O deputado estadual Sargento Neto (PL) afirmou que o partido já conta com uma nominata robusta para a disputa das eleições deste ano, com 37 pré-candidatos a deputado estadual. Segundo ele, o objetivo da legenda é ampliar a bancada na Assembleia Legislativa da Paraíba.
“Exatamente, a nominata do PL para a estadual já tem 37 nomes competitivos. A nossa expectativa é aumentar o número de vagas aqui na Assembleia, chegando entre cinco e seis cadeiras, diante da força desses nomes e de uma disputa que será bastante acirrada”, destacou.
De acordo com o parlamentar, parte dos nomes já foi divulgada, enquanto outros devem ser apresentados em breve para avaliação da população. “Temos uma nominata pré-pronta, com nomes conhecidos que já foram publicizados, e em breve ela deve ser totalmente apresentada para que a população possa analisar”, completou.
Ao comentar o cenário político em Cabedelo, Sargento Neto lamentou os desdobramentos da operação da Polícia Federal realizada nesta terça-feira (14), que resultou no afastamento do prefeito eleito Edvaldo Neto. O deputado classificou como “justa” a iniciativa do partido de solicitar na Justiça Eleitoral a suspensão da diplomação dos eleitos no município.
“Infelizmente, a Paraíba volta a ser notícia nacional, mas não por coisas boas. Estamos falando de investigações que envolvem facções criminosas e corrupção dentro de um processo eleitoral. O cidadão de Cabedelo queria uma gestão limpa, sem esse tipo de envolvimento”, afirmou.
O parlamentar também destacou que o cenário pode ter impactado a participação popular nas eleições. “A gente sentiu isso na abstenção. Muitas pessoas deixaram de votar por medo. Quando há suspeita de envolvimento de facções no processo eleitoral, o cidadão se sente intimidado até para exercer seu direito”, disse.
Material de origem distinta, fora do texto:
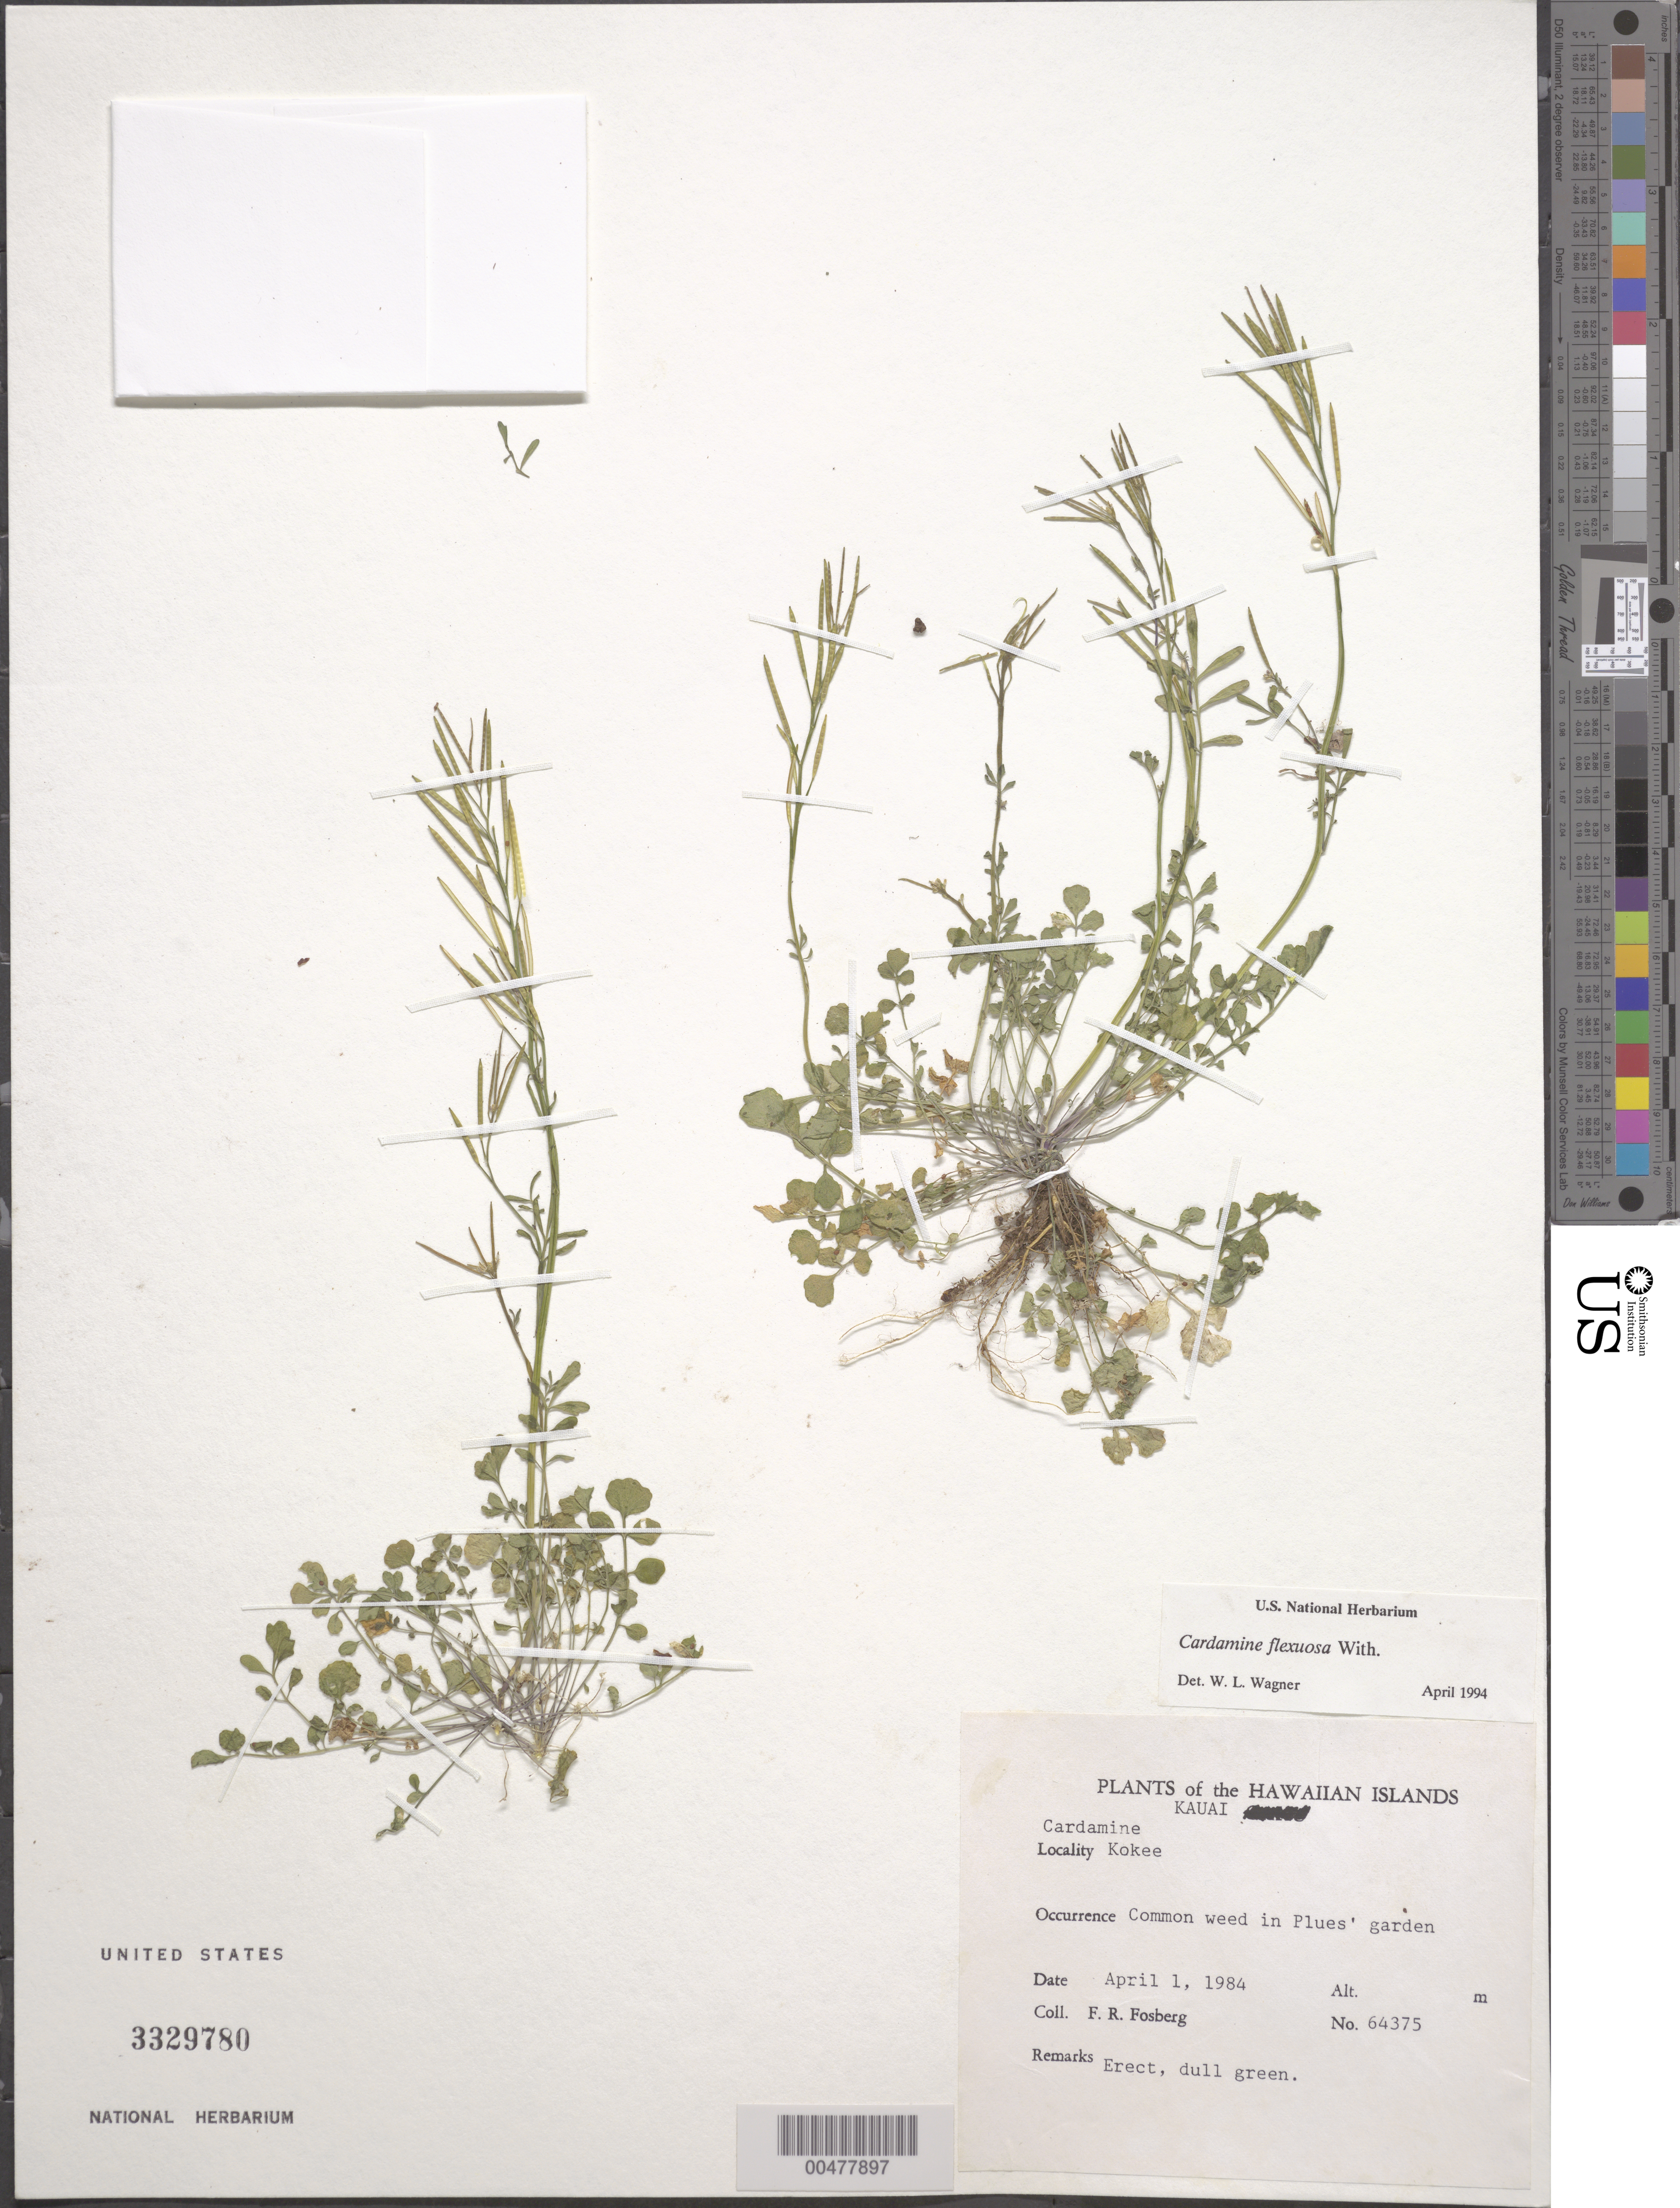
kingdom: Plantae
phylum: Tracheophyta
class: Magnoliopsida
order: Brassicales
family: Brassicaceae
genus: Cardamine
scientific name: Cardamine occulta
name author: Hornem.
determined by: Wagner, W. L., (BOT), Smithsonian Institution - National Museum of Natural History (UNITED STATES)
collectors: F. R. Fosberg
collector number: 64375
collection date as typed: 1 Apr 1984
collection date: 1984-04-01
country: United States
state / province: Hawaii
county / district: Kauai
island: Kaua'i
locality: Kokee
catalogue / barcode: US 3329780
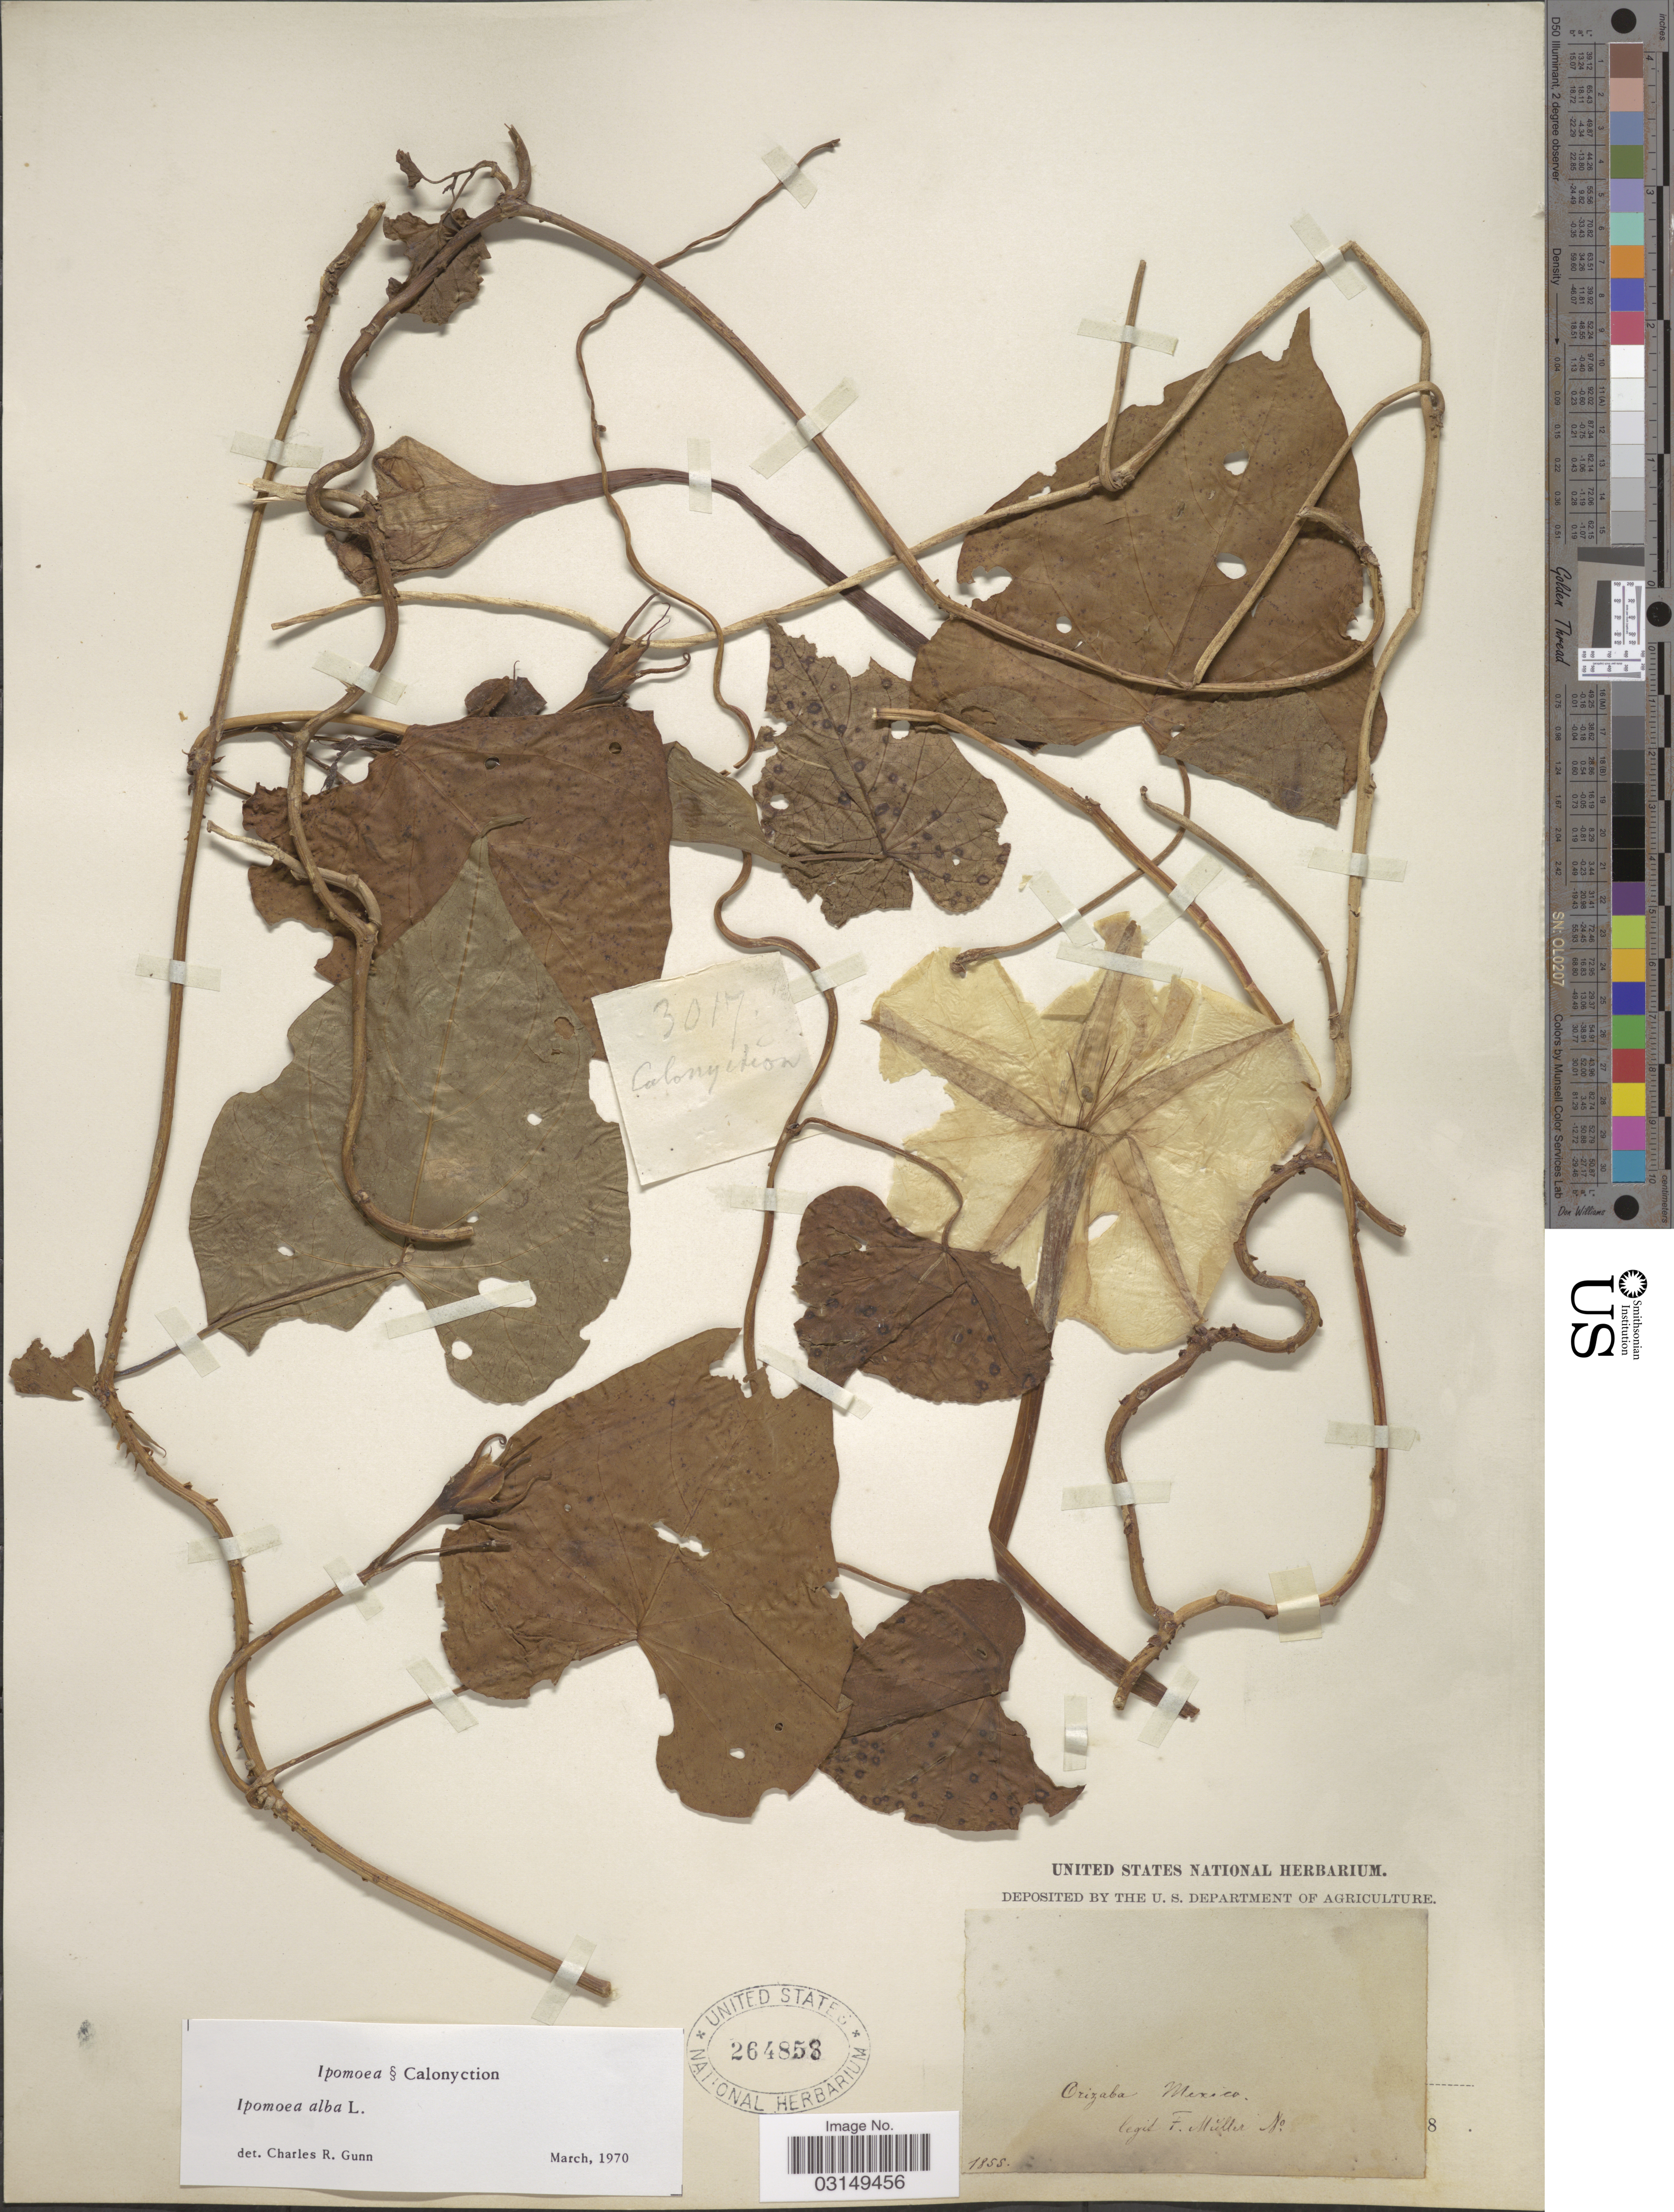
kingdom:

Sargento Neto defendeu a anulação do pleito e a responsabilização dos envolvidos. “É inadmissível. A diplomação precisa ser suspensa. Houve candidato que fez campanha sem estrutura, andando pela cidade, conquistando voto no diálogo, sem qualquer tipo de imposição ou apoio ilícito. Agora, com as investigações da Polícia Federal e do Gaeco, tudo está vindo à tona”, declarou.
Por fim, o deputado ressaltou a indignação da população diante dos fatos. “O cidadão de bem, que paga seus impostos, está revoltado com essa situação. É preciso garantir que a política seja feita com seriedade, transparência e respeito à população”, concluiu.